In the lawsuit, the parents allege that the Attorney General’s policy violates the First and Fifth Amendments to the U.S. Constitution and the Religious Freedom Restoration Act (RFRA).
The Attorney General filed a motion to dismiss the lawsuit, which is a common “first move” in civil litigation. In responding to this motion, AFLC argued the following:
“The AG’s response to the First Amended Complaint, by way of his motion to dismiss, is in large measure an argument about which alleged facts this Court should ignore or dismiss and which reasonable inferences, among competing inferences, this Court should draw. In other words, the AG invites the Court to ignore the relevant procedural standards governing the current motion. This invitation is patently improper. Indeed, the AG wants this Court to treat the alleged facts (and only certain alleged facts, as he ignores others) as individual allegations that don’t fit together as a mosaic. Thus, as the AG presents his version of the facts to this Court, he addresses each one separately, ignores or rewrites them when they are inconvenient, inserts facts that do not exist, and downplays each fact separately and out of context. In this way, the AG asks the Court to look at each tile separately and to ignore the mosaic they create. This is an invitation for error. The facts, taken together, present a “plausible” narrative of a rogue policy designed to intimidate and silence parent protestors at school board meetings, including Plaintiffs. And while the AG may be operating on facts in a parallel universe, the Court must decide this motion as set forth in the universe of facts provided by Plaintiffs. Accordingly, Plaintiffs urge the Court to follow the legal standards applicable to a motion to dismiss—accepting all the factual allegations as true and drawing all reasonable inferences in favor of Plaintiffs’ claims. We believe that if this exercise is carried out with a detached objectivity, the Court will deny the AG’s motion.” [you can read the entire response here]
Unfortunately, the court did not follow the proper legal standard applicable to this motion. Instead, the court cherry-picked facts, credited the Attorney General’s version of the facts, and granted all reasonable inferences in the Attorney General’s favor. This is patently improper. As a result, the parents have appealed the court’s decision.

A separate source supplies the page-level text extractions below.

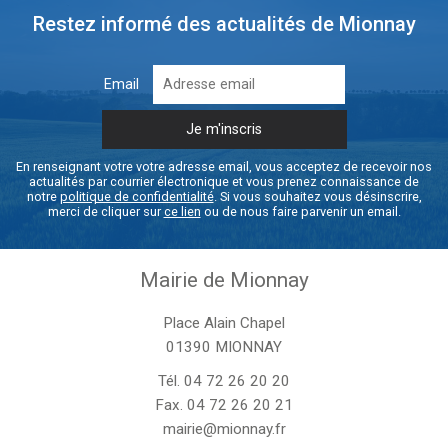
Restez informé des actualités de Mionnay
Email
En renseignant votre votre adresse email, vous acceptez de recevoir nos
actualités par courrier électronique et vous prenez connaissance de
notre
politique de confidentialité
. Si vous souhaitez vous désinscrire,
merci de cliquer sur
ce lien
ou de nous faire parvenir un email.
Mairie de Mionnay
Place Alain Chapel
01390 MIONNAY
Tél.
04 72 26 20 20
Fax. 04 72 26 20 21
mairie@mionnay.fr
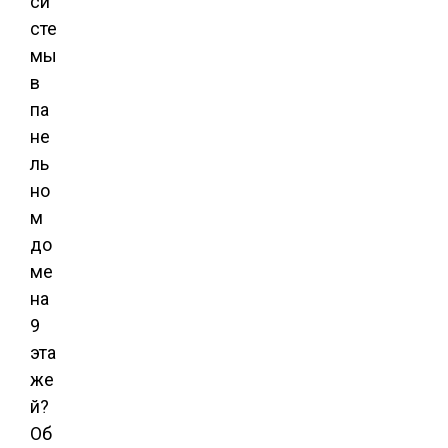
си
сте
мы
в
па
не
ль
но
м
до
ме
на
9
эта
же
й?
Об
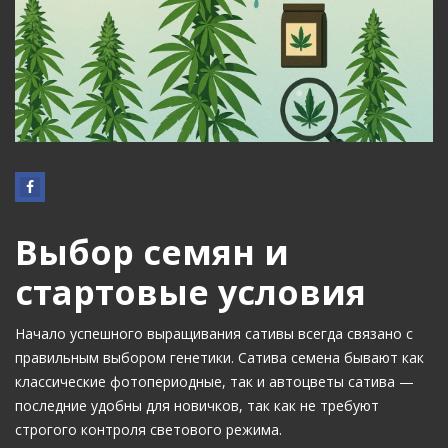
Выбор семян и
стартовые условия
Начало успешного выращивания сативы всегда связано с
правильным выбором генетики. Сатива семена бывают как
классические фотопериодные, так и автоцветы сатива —
последние удобны для новичков, так как не требуют
строгого контроля светового режима.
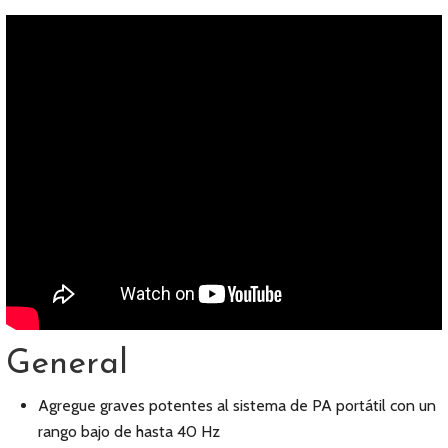
General
Agregue graves potentes al sistema de PA portátil con un
rango bajo de hasta 40 Hz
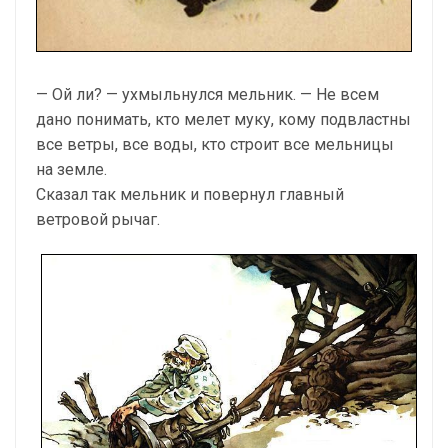
— Ой ли? — ухмыльнулся мельник. — Не всем
дано понимать, кто мелет муку, кому подвластны
все ветры, все воды, кто строит все мельницы
на земле.
Сказал так мельник и повернул главный
ветровой рычаг.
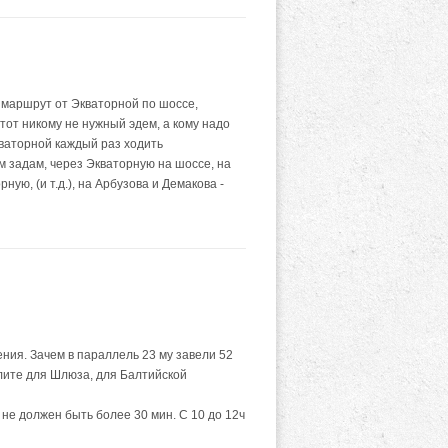
 маршрут от Экваторной по шоссе,
этот никому не нужный эдем, а кому надо
кваторной каждый раз ходить
м задам, через Экваторную на шоссе, на
ую, (и т.д.), на Арбузова и Демакова -
ия. Зачем в параллель 23 му завели 52
ите для Шлюза, для Балтийской
 не должен быть более 30 мин. С 10 до 12ч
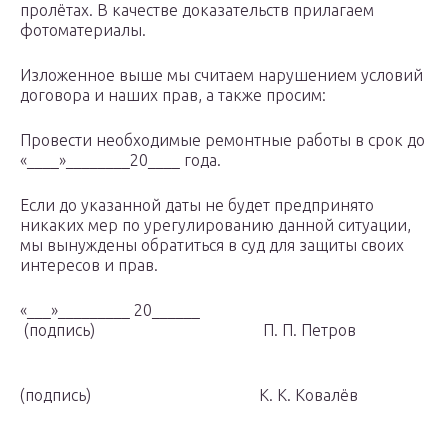
пролётах. В качестве доказательств прилагаем
фотоматериалы.
Изложенное выше мы считаем нарушением условий
договора и наших прав, а также просим:
Провести необходимые ремонтные работы в срок до
«____»________20____ года.
Если до указанной даты не будет предпринято
никаких мер по урегулированию данной ситуации,
мы вынуждены обратиться в суд для защиты своих
интересов и прав.
«___»_________ 20______
(подпись) П. П. Петров
(подпись) К. К. Ковалёв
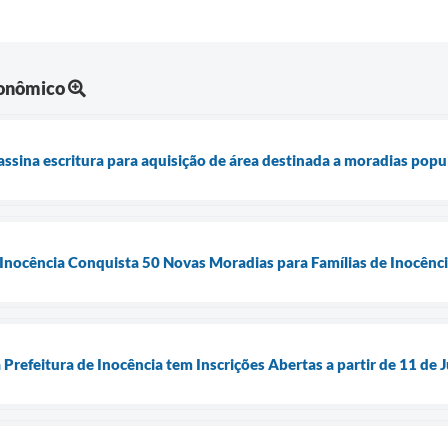
onômico
assina escritura para aquisição de área destinada a moradias popu
 Inocência Conquista 50 Novas Moradias para Famílias de Inocênc
Prefeitura de Inocência tem Inscrições Abertas a partir de 11 de 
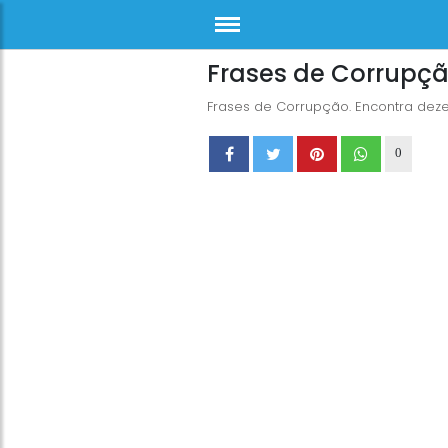
Frases de Corrupç
Frases de Corrupção. Encontra deze
0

AFLC Co-Founder and Senior Counsel Robert Muise, who is the lead attorney in this case, commented:
“Unfortunately, as we are witnessing on a near daily basis, the FBI has become a political police force for the progressive left. Attorney General Garland has weaponized the DOJ and is using the FBI to attack opponents of the leftist, progressive agenda. We are living in a tyrannical police state. It is going to take courageous parents and other concerned citizens to stop this destruction of our Republic. Thankfully, the parents standing up in this lawsuit possess that courage. And it is going to take leaders and government officials, including judges, with courage to stop this destruction of our Constitution. This court battle will continue because it must.”
“The thuggery of the DOJ was recently on full display when FBI agents raided the home of a pro-life speaker and dragged him away in front of his terrified and crying young children and wife. Despicable. [You can read that story here.] This clearly makes the success of our case an imperative.”